Two years later, that same sister, now pregnant with her second child, plopped down in the same chair to enumerate her woes. Our youngest sister put her hands on her hips and said, “You’re not encouraging me to start having babies, you know.”
There’s lots of advice out there on how to get pregnant…how to take care of yourself and your baby during pregnancy…how to have a great sex life in spite of pregnancy…but let’s face it, the hardest part about being pregnant is…well, being pregnant.
I am 23 weeks into my fourth pregnancy now. Although that is several fewer than many readers of this blog, I think I have enough experience to justify dispensing a little unsolicited wisdom.
Embrace the hormones. You’ll be crying over books, movies, Scripture readings, beautiful music…and it’s a wonderful thing. In this jaded world, how precious are the moments in which we really allow our souls to be that vulnerable?
Live in the moment. You never know if this may be the last time you get to nurture a child beneath your heart. Take a minute to pause, to mark the changes in your body—both miraculous and unpleasant—to thank God for the beautiful and ask for help to bear the rest with grace.
Don’t take the annoying questions to heart. People are going to ask how you’re feeling. You’re going to get tired of it. They’re going to ask if you know “what” you’re having. You’re going to get tired of it. But people have the best intentions. They want to show they care. Take it as it’s intended. It’s okay to answer with a short, generalized answer. You don’t have to invest the emotional energy to come up with anything more profound than, “Fine, thanks. How are you?”
Give yourself a break. We all want to be super women and super moms, but sometimes you just can’t do it all. It’s okay to lower your standards, to take a nap, to rest and baby yourself a bit. But at the same time…

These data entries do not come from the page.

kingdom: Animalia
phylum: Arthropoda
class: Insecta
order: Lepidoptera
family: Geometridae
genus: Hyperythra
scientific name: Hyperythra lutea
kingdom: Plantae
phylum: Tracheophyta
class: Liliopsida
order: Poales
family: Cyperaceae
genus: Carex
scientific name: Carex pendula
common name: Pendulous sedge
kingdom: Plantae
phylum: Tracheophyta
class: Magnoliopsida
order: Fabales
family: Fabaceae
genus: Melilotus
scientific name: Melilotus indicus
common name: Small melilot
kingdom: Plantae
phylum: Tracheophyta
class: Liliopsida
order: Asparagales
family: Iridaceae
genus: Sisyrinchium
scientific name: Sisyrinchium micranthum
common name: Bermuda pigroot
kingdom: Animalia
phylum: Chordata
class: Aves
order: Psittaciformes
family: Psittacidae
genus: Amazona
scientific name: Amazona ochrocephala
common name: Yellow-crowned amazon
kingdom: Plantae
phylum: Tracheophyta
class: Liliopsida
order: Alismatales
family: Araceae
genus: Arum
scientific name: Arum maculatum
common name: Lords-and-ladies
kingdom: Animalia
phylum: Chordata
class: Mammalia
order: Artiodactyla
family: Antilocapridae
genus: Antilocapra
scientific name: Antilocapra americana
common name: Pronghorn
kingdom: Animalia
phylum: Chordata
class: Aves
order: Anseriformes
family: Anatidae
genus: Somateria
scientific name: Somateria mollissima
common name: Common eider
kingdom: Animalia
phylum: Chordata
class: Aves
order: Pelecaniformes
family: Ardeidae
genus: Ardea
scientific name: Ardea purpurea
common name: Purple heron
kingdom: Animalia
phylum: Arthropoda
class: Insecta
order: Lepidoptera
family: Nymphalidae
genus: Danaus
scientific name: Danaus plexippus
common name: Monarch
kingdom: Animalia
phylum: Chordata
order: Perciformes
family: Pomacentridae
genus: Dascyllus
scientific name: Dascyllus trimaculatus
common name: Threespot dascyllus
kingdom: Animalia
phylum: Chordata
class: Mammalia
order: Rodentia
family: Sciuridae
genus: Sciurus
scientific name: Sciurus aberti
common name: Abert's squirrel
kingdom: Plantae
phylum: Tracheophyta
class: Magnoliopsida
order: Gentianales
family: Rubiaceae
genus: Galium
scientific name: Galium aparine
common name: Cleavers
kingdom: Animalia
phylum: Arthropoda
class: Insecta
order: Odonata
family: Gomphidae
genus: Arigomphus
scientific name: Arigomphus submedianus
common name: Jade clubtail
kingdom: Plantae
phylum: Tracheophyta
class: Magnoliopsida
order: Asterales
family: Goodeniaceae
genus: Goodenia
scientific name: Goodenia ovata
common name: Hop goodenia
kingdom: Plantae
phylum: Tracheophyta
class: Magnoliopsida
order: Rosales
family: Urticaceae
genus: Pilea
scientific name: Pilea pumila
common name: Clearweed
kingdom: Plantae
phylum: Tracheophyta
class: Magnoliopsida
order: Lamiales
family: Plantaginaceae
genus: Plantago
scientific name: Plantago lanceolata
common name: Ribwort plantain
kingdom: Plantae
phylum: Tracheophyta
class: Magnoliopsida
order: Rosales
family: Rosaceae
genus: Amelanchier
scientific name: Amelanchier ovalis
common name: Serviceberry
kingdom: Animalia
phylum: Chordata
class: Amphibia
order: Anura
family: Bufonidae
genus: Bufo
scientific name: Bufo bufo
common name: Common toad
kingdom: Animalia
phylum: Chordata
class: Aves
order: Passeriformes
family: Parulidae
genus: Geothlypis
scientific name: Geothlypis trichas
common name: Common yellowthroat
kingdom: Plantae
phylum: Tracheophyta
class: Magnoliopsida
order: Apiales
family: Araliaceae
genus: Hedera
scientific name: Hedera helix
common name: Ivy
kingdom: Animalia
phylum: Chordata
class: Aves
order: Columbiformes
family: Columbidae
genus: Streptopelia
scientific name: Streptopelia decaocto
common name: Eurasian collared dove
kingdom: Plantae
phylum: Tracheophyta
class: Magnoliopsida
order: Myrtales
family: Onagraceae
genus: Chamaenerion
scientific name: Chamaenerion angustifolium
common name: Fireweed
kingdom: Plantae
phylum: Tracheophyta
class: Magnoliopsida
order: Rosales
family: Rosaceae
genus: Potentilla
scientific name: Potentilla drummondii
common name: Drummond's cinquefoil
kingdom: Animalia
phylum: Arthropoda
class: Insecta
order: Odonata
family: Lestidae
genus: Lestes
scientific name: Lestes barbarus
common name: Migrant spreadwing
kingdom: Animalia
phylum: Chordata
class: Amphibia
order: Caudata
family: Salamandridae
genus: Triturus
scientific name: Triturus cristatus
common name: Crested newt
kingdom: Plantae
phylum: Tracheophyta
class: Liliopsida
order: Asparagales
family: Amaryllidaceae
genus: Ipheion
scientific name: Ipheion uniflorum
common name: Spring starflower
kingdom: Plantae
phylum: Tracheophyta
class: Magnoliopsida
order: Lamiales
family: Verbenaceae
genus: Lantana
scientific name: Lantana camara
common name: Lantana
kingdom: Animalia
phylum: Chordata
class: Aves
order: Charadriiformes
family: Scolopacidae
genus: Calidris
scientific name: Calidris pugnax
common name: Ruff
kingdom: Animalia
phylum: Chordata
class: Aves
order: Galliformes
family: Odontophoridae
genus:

Take the long view. I can’t tell you how many people have told me, “You’re pregnant! Eat whatever you want! Follow your cravings!” Ladies, a craving for hot dogs and doughnuts does not need to be indulged. On the far side of this pregnancy, you’ll still be a person who needs a healthy body. Stay active, eat well, plan for what comes next. The third trimester of my last pregnancy was horrible. I knew I could not seek a fourth without restrengthening my surgery-weakened abdominal muscles first—something I hadn’t bothered with after the first two. And so I made the plans, the attitude adjustment, even before my son was born, so that I wouldn’t be too overwhelmed in the postpartum time to begin the necessary regimen.
But most of all…
Attitude is everything.
In the first trimester, when you’re sick and listless, you can focus on nausea, or you can tell yourself, “At least I still get to wear my own clothes and sleep on my back…or my stomach…or whatever way I want!”
In the second trimester, when you’re too big for your clothes and not big enough for maternity garb, and really, more than anything, you just feel fat, you can zero in on self-image, or you can be thankful that you’re past needing a nap every day and yet you can still bend over, carry the kids, and be active.
In the third trimester, when there is no such thing as a comfortable sleeping position…when crossing the kitchen makes you huff and puff and your belly activates the LeapFrog refrigerator alphabet when you didn’t even realize you’d touched anything…when your hips ache and you’re perpetually queasy and round ligament pains and baby gymnastics keep you up at night…during the third trimester, you can focus on the misery, or you can focus on the baby rolling and stretching and kicking within you, and think, “Thank you, God, for the constant reassurance that my baby is still alive and well.”
Now it’s your turn. How do (or did) you handle pregnancy with grace?